The firm said it saw a “reduction in items per shopping basket as consumers responded to the impact of high inflation on their cost of living.”

Average basket value increased +2.7%., which was offset by a smaller number of items per basket which declined by 4.5% to 44 items.

“Revenue growth is likely to be impacted by lower growth in [average selling prices] as we invest in value and as food price inflation continues to subside.”

It guided mid-single digit revenue growth for its retail arm in 2024.

Ocado said prices rose 5.4% on average year-on-year across its products in the three months to November 26 (Ocado/PA) (PA Media)Ocado said prices rose 5.4% on average year-on-year across its products in the three months to November 26 (Ocado/PA) (PA Media)

Ocado said prices rose 5.4% on average year-on-year across its products in the three months to November 26 (Ocado/PA) (PA Media)

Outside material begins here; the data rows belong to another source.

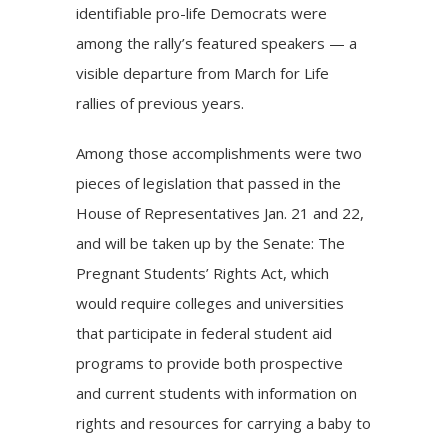
identifiable pro-life Democrats were
among the rally’s featured speakers — a
visible departure from March for Life
rallies of previous years.
Among those accomplishments were
two
pieces of legislation
that passed in the
House of Representatives Jan. 21 and 22,
and will be taken up by the Senate: The
Pregnant Students’ Rights Act, which
would require colleges and universities
that participate in federal student aid
programs to provide both prospective
and current students with information on
rights and resources for carrying a baby to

FTSE 100 seen higher as Asia markets improve, Bitcoin rally continues

07:12 , Graeme Evans

The FTSE 100 index is set for an improved session after yesterday’s underperformance, when poorly-received results contributed to a 0.8% decline.

According to IG Index, futures markets are pointing to a 0.2% rise at near to 7640 following a steady handover from US and Asia markets.

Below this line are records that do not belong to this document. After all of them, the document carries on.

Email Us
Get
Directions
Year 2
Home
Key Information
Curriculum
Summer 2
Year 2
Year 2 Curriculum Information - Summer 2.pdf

The S&P 500 index declined 0.2% as traders remained on the sideline ahead of today’s release of the Federal Reserve’s preferred measure of inflation.

The Shanghai Composite recovered from the previous day’s property-led sell-off to stand almost 2% higher, while the Hang Seng index lifted 0.4%.

Meanwhile, Bitcoin’s momentum has continued as the cryptocurrency this morning topped $63,000 for the first time since November 2021. It was $42,000 earlier this month.

Recap: Yesterday’s top stories

06:49 , Simon Hunt

Good morning from the Standard City desk.

Yesterday marked four years to the day since the first British death from the frightening coronavirus illness that was beginning to sweep around the world in early 2020.Fortunately the pandemic itself and the disruption that went with it is fast disappearing in the rear view mirror of history.

But the legacy of that period is still very much with us, not least for the UK business community. Taxpayer-backed Covid loans, knowns as CBILS, were just one part of the support measures developed at speed by then chancellor Rishi Sunak and his Treasury team to save untold thousands of businesses from insolvency as lockdowns starved them of income.

But what was then a lifeline has  become a noose for many of those companies still struggling to pay off CBILS as interest payments mount. At the time the loans were handed out, the Bank of England had slashed its interest rates to an emergency level of 0.1%. In any case there was no interest to pay in the first year.

But those days have long gone. Most borrowers are on a substantial margin over the Bank rate, in some cases as much as 3.99%.That means paying an interest rate at well over 9%. For a business taking out the maximum £5 million loan that is an extra £462,000 in interest to find each year at a time when the economy is still stuttering.

Latest government data shows that as of 30 June last year less than a third of the £25.86 billion of CBILs that were drawn during the pandemic have been repaid. Just under two thirds of borrowers were repaying on schedule while around 6% were either in default, arrears or settled under the Government guarantee underwriting 80% of the loans.

But that was eight months ago and rates have gone up and stayed up since then. It is likely to be another three months, at best, before the first downward tweak. Between now and then lurk hikes in business rates and the 10% rise in the living wage.

None of it is good news and for too many firms who took out CBIL loans, long business Covid is still real threat to their survival.